::: INPUT :::

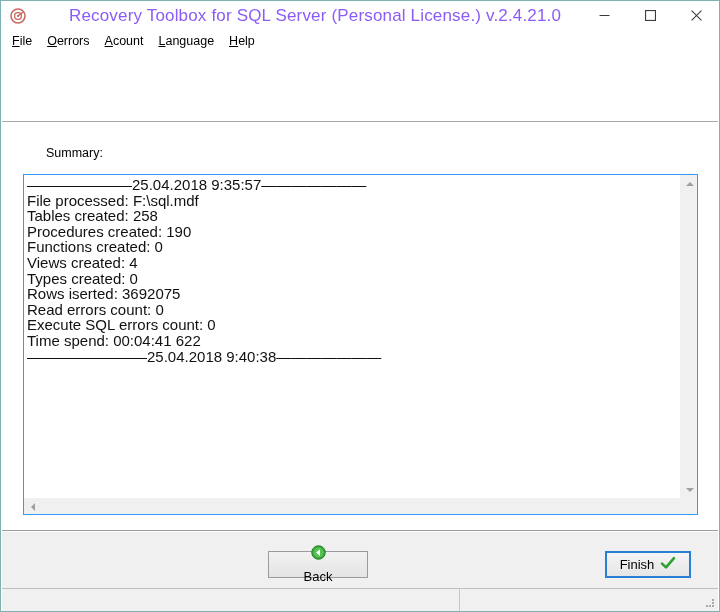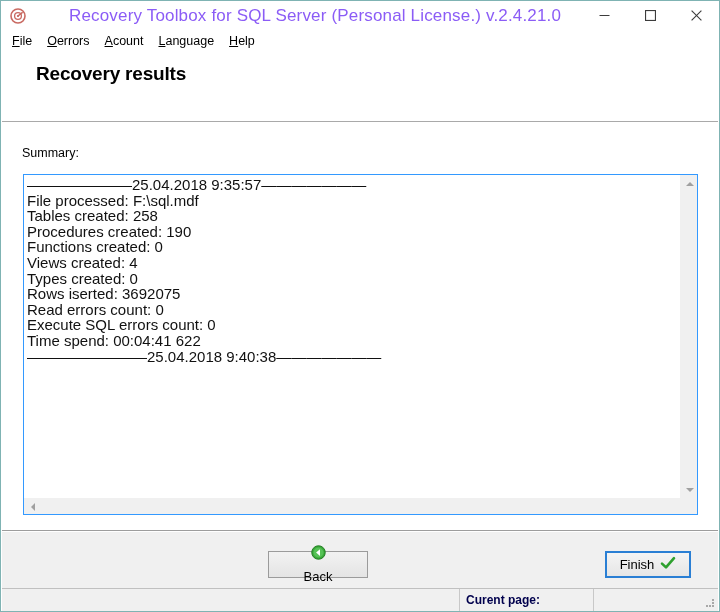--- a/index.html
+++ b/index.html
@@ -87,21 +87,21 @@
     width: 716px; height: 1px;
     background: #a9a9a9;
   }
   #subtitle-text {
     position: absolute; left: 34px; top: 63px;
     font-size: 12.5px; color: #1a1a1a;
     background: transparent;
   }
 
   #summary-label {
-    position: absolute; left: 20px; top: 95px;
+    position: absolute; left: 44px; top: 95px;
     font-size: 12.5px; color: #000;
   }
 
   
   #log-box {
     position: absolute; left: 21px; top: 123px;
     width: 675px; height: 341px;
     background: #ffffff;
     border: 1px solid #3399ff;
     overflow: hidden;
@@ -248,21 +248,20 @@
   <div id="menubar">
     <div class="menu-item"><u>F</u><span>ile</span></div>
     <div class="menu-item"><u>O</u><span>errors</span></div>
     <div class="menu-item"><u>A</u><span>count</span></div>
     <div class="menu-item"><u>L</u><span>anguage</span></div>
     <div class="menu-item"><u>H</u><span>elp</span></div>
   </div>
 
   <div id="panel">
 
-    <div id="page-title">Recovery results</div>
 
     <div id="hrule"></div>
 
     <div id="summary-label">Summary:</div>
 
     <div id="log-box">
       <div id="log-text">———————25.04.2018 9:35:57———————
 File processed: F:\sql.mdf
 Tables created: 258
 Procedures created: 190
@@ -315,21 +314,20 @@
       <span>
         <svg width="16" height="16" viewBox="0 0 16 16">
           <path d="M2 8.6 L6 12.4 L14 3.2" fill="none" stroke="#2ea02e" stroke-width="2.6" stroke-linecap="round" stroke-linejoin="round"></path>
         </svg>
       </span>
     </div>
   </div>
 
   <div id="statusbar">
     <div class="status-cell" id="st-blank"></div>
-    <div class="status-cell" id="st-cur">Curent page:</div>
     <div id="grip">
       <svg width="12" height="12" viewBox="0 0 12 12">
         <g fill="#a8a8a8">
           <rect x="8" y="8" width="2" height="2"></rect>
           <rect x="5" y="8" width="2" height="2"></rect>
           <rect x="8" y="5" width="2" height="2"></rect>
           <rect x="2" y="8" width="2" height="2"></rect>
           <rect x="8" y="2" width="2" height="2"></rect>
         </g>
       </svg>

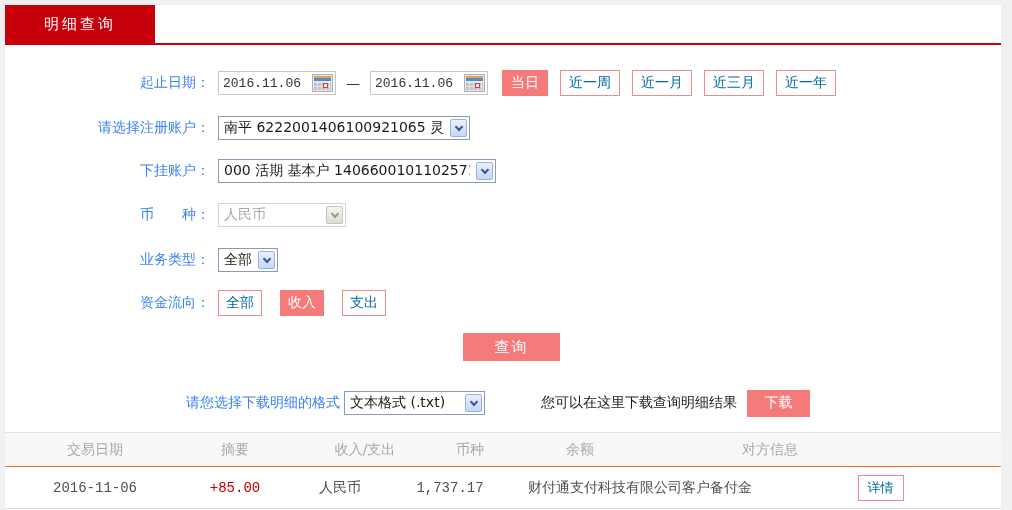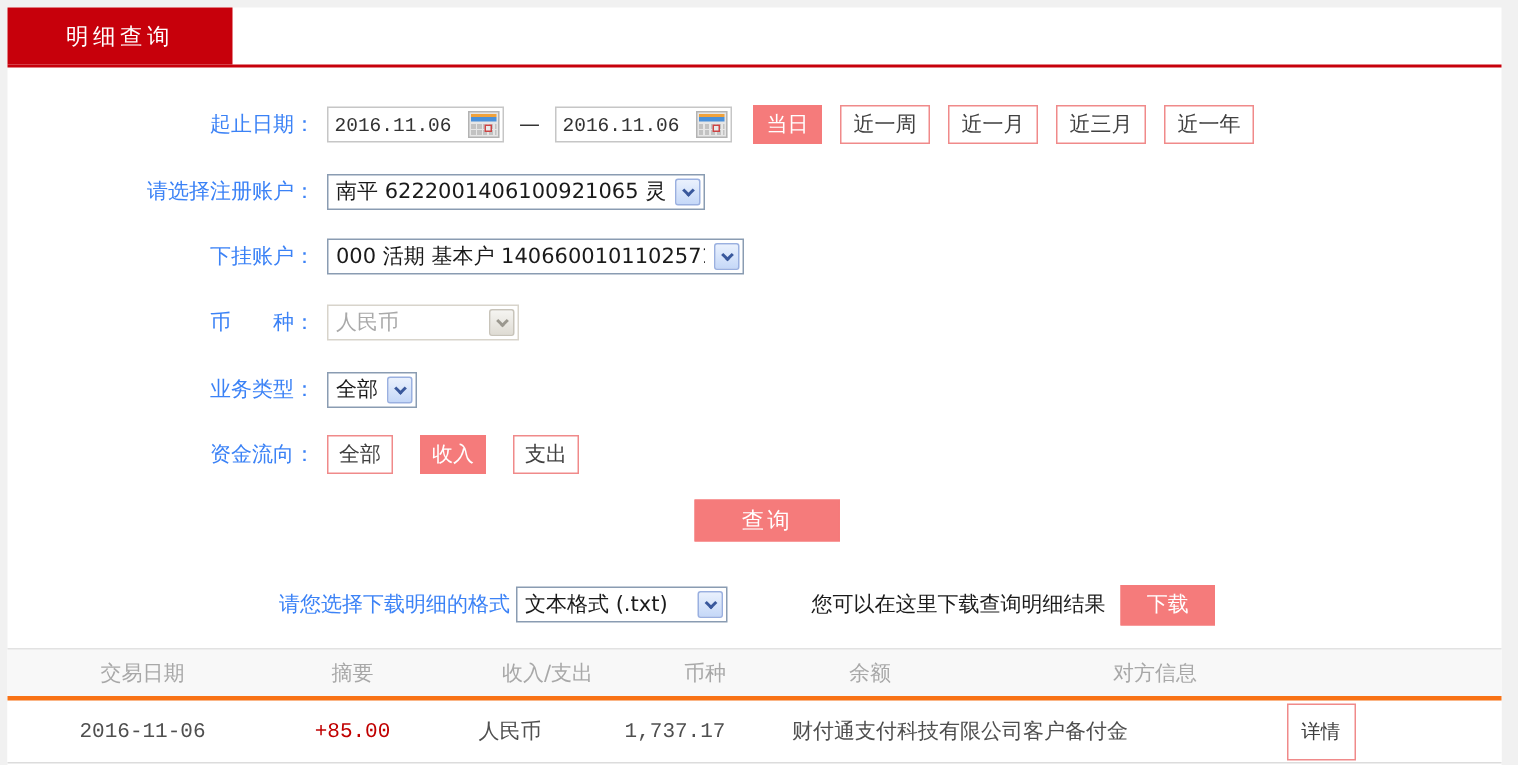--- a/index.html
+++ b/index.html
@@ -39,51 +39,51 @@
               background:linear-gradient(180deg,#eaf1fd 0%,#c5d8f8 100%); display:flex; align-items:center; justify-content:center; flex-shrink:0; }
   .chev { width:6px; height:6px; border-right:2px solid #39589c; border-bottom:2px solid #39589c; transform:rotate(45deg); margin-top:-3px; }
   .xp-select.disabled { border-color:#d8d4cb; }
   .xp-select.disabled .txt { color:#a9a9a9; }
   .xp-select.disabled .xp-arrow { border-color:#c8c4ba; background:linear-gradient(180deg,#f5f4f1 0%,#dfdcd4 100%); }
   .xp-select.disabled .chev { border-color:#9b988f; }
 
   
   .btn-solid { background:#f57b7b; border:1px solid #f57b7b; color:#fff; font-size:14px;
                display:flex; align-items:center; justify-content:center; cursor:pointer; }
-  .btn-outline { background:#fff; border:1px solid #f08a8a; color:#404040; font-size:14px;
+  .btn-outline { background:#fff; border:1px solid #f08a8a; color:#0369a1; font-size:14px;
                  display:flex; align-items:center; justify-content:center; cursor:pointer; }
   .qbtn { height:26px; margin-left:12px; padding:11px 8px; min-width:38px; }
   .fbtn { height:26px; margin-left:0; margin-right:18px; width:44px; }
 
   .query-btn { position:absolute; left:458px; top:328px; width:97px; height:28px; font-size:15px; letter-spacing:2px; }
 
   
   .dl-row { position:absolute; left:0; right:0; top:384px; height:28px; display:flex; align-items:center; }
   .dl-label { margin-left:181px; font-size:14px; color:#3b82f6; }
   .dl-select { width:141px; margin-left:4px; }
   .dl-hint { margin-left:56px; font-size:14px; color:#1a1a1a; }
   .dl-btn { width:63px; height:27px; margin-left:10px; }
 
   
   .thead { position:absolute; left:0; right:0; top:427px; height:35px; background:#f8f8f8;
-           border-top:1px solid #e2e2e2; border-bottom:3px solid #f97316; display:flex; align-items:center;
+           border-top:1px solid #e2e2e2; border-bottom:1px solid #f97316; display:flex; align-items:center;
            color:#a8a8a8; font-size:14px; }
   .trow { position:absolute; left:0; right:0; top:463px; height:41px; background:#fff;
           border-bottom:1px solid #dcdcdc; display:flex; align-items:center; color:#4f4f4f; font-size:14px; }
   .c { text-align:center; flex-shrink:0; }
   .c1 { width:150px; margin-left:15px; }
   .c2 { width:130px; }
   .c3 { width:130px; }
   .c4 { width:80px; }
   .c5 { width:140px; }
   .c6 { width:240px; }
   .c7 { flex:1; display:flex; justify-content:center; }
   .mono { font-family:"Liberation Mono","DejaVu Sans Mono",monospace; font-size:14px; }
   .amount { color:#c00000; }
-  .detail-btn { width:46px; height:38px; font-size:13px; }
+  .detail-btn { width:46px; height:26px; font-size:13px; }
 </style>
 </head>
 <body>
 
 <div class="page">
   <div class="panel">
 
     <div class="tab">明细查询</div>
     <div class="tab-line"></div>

:::

* _EXERCISE GOAL_
The listing is to be repeated word for word, with all pictures omitted.

* _EXERCISE SOLUTION_
--- a/index.html
+++ b/index.html
@@ -87,21 +87,21 @@
     width: 716px; height: 1px;
     background: #a9a9a9;
   }
   #subtitle-text {
     position: absolute; left: 34px; top: 63px;
     font-size: 12.5px; color: #1a1a1a;
     background: transparent;
   }
 
   #summary-label {
-    position: absolute; left: 20px; top: 95px;
+    position: absolute; left: 44px; top: 95px;
     font-size: 12.5px; color: #000;
   }
 
   
   #log-box {
     position: absolute; left: 21px; top: 123px;
     width: 675px; height: 341px;
     background: #ffffff;
     border: 1px solid #3399ff;
     overflow: hidden;
@@ -248,21 +248,20 @@
   <div id="menubar">
     <div class="menu-item"><u>F</u><span>ile</span></div>
     <div class="menu-item"><u>O</u><span>errors</span></div>
     <div class="menu-item"><u>A</u><span>count</span></div>
     <div class="menu-item"><u>L</u><span>anguage</span></div>
     <div class="menu-item"><u>H</u><span>elp</span></div>
   </div>
 
   <div id="panel">
 
-    <div id="page-title">Recovery results</div>
 
     <div id="hrule"></div>
 
     <div id="summary-label">Summary:</div>
 
     <div id="log-box">
       <div id="log-text">———————25.04.2018 9:35:57———————
 File processed: F:\sql.mdf
 Tables created: 258
 Procedures created: 190
@@ -315,21 +314,20 @@
       <span>
         <svg width="16" height="16" viewBox="0 0 16 16">
           <path d="M2 8.6 L6 12.4 L14 3.2" fill="none" stroke="#2ea02e" stroke-width="2.6" stroke-linecap="round" stroke-linejoin="round"></path>
         </svg>
       </span>
     </div>
   </div>
 
   <div id="statusbar">
     <div class="status-cell" id="st-blank"></div>
-    <div class="status-cell" id="st-cur">Curent page:</div>
     <div id="grip">
       <svg width="12" height="12" viewBox="0 0 12 12">
         <g fill="#a8a8a8">
           <rect x="8" y="8" width="2" height="2"></rect>
           <rect x="5" y="8" width="2" height="2"></rect>
           <rect x="8" y="5" width="2" height="2"></rect>
           <rect x="2" y="8" width="2" height="2"></rect>
           <rect x="8" y="2" width="2" height="2"></rect>
         </g>
       </svg>

--- a/index.html
+++ b/index.html
@@ -39,51 +39,51 @@
               background:linear-gradient(180deg,#eaf1fd 0%,#c5d8f8 100%); display:flex; align-items:center; justify-content:center; flex-shrink:0; }
   .chev { width:6px; height:6px; border-right:2px solid #39589c; border-bottom:2px solid #39589c; transform:rotate(45deg); margin-top:-3px; }
   .xp-select.disabled { border-color:#d8d4cb; }
   .xp-select.disabled .txt { color:#a9a9a9; }
   .xp-select.disabled .xp-arrow { border-color:#c8c4ba; background:linear-gradient(180deg,#f5f4f1 0%,#dfdcd4 100%); }
   .xp-select.disabled .chev { border-color:#9b988f; }
 
   
   .btn-solid { background:#f57b7b; border:1px solid #f57b7b; color:#fff; font-size:14px;
                display:flex; align-items:center; justify-content:center; cursor:pointer; }
-  .btn-outline { background:#fff; border:1px solid #f08a8a; color:#404040; font-size:14px;
+  .btn-outline { background:#fff; border:1px solid #f08a8a; color:#0369a1; font-size:14px;
                  display:flex; align-items:center; justify-content:center; cursor:pointer; }
   .qbtn { height:26px; margin-left:12px; padding:11px 8px; min-width:38px; }
   .fbtn { height:26px; margin-left:0; margin-right:18px; width:44px; }
 
   .query-btn { position:absolute; left:458px; top:328px; width:97px; height:28px; font-size:15px; letter-spacing:2px; }
 
   
   .dl-row { position:absolute; left:0; right:0; top:384px; height:28px; display:flex; align-items:center; }
   .dl-label { margin-left:181px; font-size:14px; color:#3b82f6; }
   .dl-select { width:141px; margin-left:4px; }
   .dl-hint { margin-left:56px; font-size:14px; color:#1a1a1a; }
   .dl-btn { width:63px; height:27px; margin-left:10px; }
 
   
   .thead { position:absolute; left:0; right:0; top:427px; height:35px; background:#f8f8f8;
-           border-top:1px solid #e2e2e2; border-bottom:3px solid #f97316; display:flex; align-items:center;
+           border-top:1px solid #e2e2e2; border-bottom:1px solid #f97316; display:flex; align-items:center;
            color:#a8a8a8; font-size:14px; }
   .trow { position:absolute; left:0; right:0; top:463px; height:41px; background:#fff;
           border-bottom:1px solid #dcdcdc; display:flex; align-items:center; color:#4f4f4f; font-size:14px; }
   .c { text-align:center; flex-shrink:0; }
   .c1 { width:150px; margin-left:15px; }
   .c2 { width:130px; }
   .c3 { width:130px; }
   .c4 { width:80px; }
   .c5 { width:140px; }
   .c6 { width:240px; }
   .c7 { flex:1; display:flex; justify-content:center; }
   .mono { font-family:"Liberation Mono","DejaVu Sans Mono",monospace; font-size:14px; }
   .amount { color:#c00000; }
-  .detail-btn { width:46px; height:38px; font-size:13px; }
+  .detail-btn { width:46px; height:26px; font-size:13px; }
 </style>
 </head>
 <body>
 
 <div class="page">
   <div class="panel">
 
     <div class="tab">明细查询</div>
     <div class="tab-line"></div>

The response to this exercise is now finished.